Obama in Burma: 'I Wish I Could… Impose My Will on Congress'

Obama in Burma: 'I Wish I Could… Impose My Will on Congress'

Today, President Obama spoke in Burma – or as he termed it, Myanmar, despite official US practice to call the country Burma – and repeatedly botched the name of the country’s famed Nobel laureate Aung San Suu Kyi, instead calling her Aung YAN Suu Kyi. Then he called President Thein Sein “President Sein,” which was a diplomatic snafu, since the president of Burma is to be called by his full name.

His speech was just as bad. After getting through the basics – acting as though his doctrine, not President Bush’s multiple actions on behalf of democracy in Burma, had created more freedom in Burma — Obama cited Franklin Delano Roosevelt’s “four fundamental freedoms: freedom of speech, freedom of worship, freedom from want, and freedom from fear.”

When it came to freedom of speech, Obama said all the right things – after all, he was not talking about an anti-Islam YouTube video in Burma. But he then followed up that glowing language with this bombshell: “Now, on other hand, as President, I cannot just impose my will on Congress — the Congress of the United States — even though sometimes I wish I could.” Yes, he does. And he does everything in his power to exceed his constitutional bounds. And he said this in Burma, a military dictatorship for decades, shortly after calling it Myanmar, the name for the country used by the military dictatorship. Talk about undermining America on the world stage.

Obama moved on to freedom from want, which he said was accomplished through private property which could be seized by government. Really. Here was his take on how economics makes peoples prosperous:

When ordinary people have a say in their own future, then your land can’t just be taken away from you.  And that’s why reforms must ensure that the people of this nation can have that most fundamental of possessions — the right to own the title to the land on which you live and on which you work. When your talents are unleashed, then opportunity will be created for all people …. as more wealth flows into your borders, we hope and expect that it will lift up more people.  It can’t just help folks at the top.  It has to help everybody.  And that kind of economic growth, where everybody has opportunity — if you work hard, you can succeed — that’s what gets a nation moving rapidly when it comes to develop. 

So property ownership is good, except that it promotes inequality, so it must be redistributed. Got it.

When Obama moved on to freedom of worship, he moved back into his “red states and blue states” nonsense from the campaign. Instead of taking religious differences seriously and recommending a separation of church and state, Obama talked happy talk about culture:

My own country and my own life have taught me the power of diversity.  The United States of America is a nation of Christians and Jews, and Muslims and Buddhists, and Hindus and non-believers.  Our story is shaped by every language; it’s enriched by every culture.  We have people from every corners of the world.  We’ve tasted the bitterness of civil war and segregation, but our history shows us that hatred in the human heart can recede; that the lines between races and tribes fade away.  And what’s left is a simple truth: e pluribus unum — that’s what we say in America.  Out of many, we are one nation and we are one people.  And that truth has, time and again, made our union stronger.  It has made our country stronger.  It’s part of what has made America great.

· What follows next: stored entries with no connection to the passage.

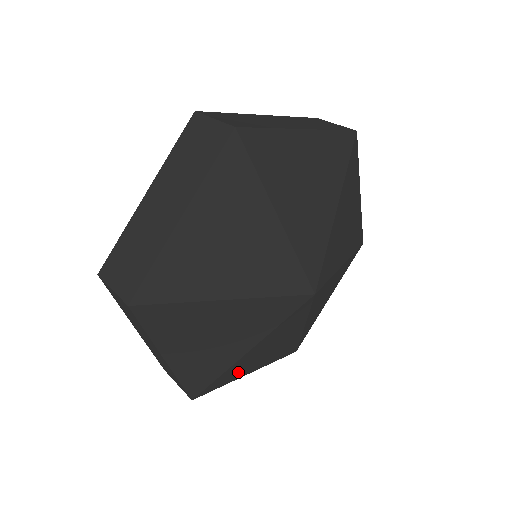
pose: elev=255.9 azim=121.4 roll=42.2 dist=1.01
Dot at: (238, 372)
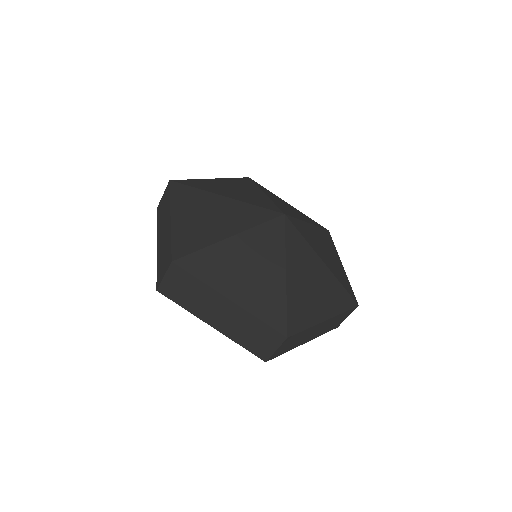
Dot at: (307, 310)
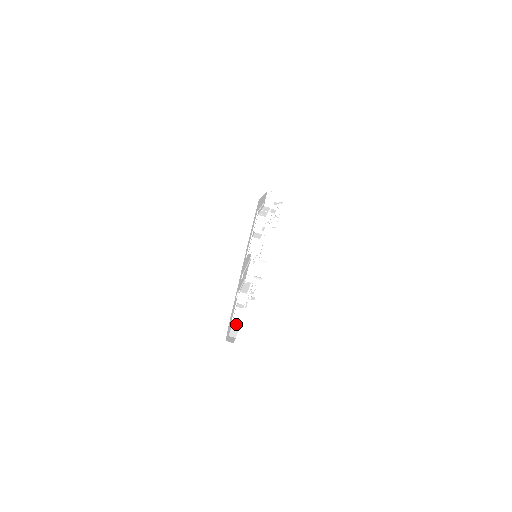
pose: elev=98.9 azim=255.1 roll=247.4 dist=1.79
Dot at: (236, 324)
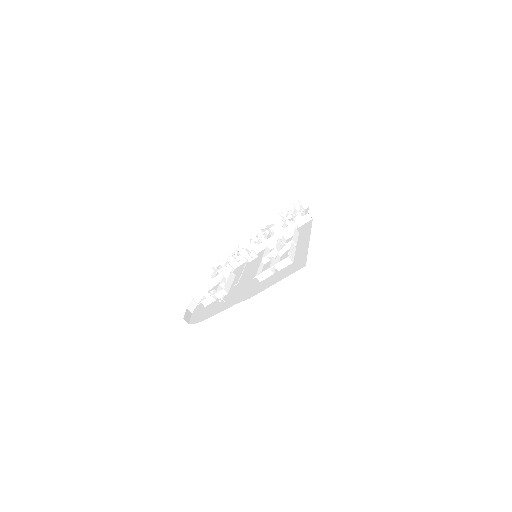
Dot at: (199, 296)
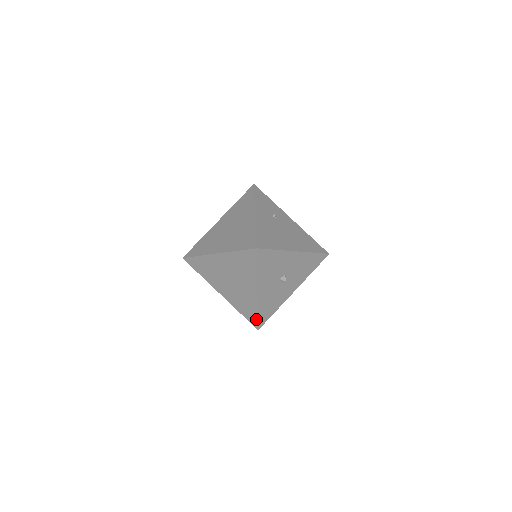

Well, e pluribus unum, until such time as Obama needs to win an election. Then he divides us by race, religion, ethnicity, age, and gender.

Finally, Obama addressed freedom from fear. He didn’t talk about the need to discard tyrannical societies. Instead, he talked in vague terms about xenophobia, fear of change, and the like. Some more typical Obama happy talk:

In many ways, fear is the force that stands between human beings and their dreams.  Fear of conflict and the weapons of war.  Fear of a future that is different from the past.  Fear of changes that are reordering our societies and economy.  Fear of people who look different, or come from a different place, or worship in a different way.  In some of her darkest moments, when Aung San Suu Kyi was imprisoned, she wrote an essay about freedom from fear.  She said fear of losing corrupts those who wield it — “Fear of losing power corrupts those who wield it, and fear of the scourge of power corrupts those who are subject to it.” That’s the fear that you can leave behind.  We see that chance in leaders who are beginning to understand that power comes from appealing to people’s hopes, not people’s fears. We see it in citizens who insist that this time must be different, that this time change will come and will continue.  As Aung San Suu Kyi wrote: “Fear is not the natural state of civilized man.” I believe that. 

What does any of this mean? Even Obama would be hard-pressed to explain.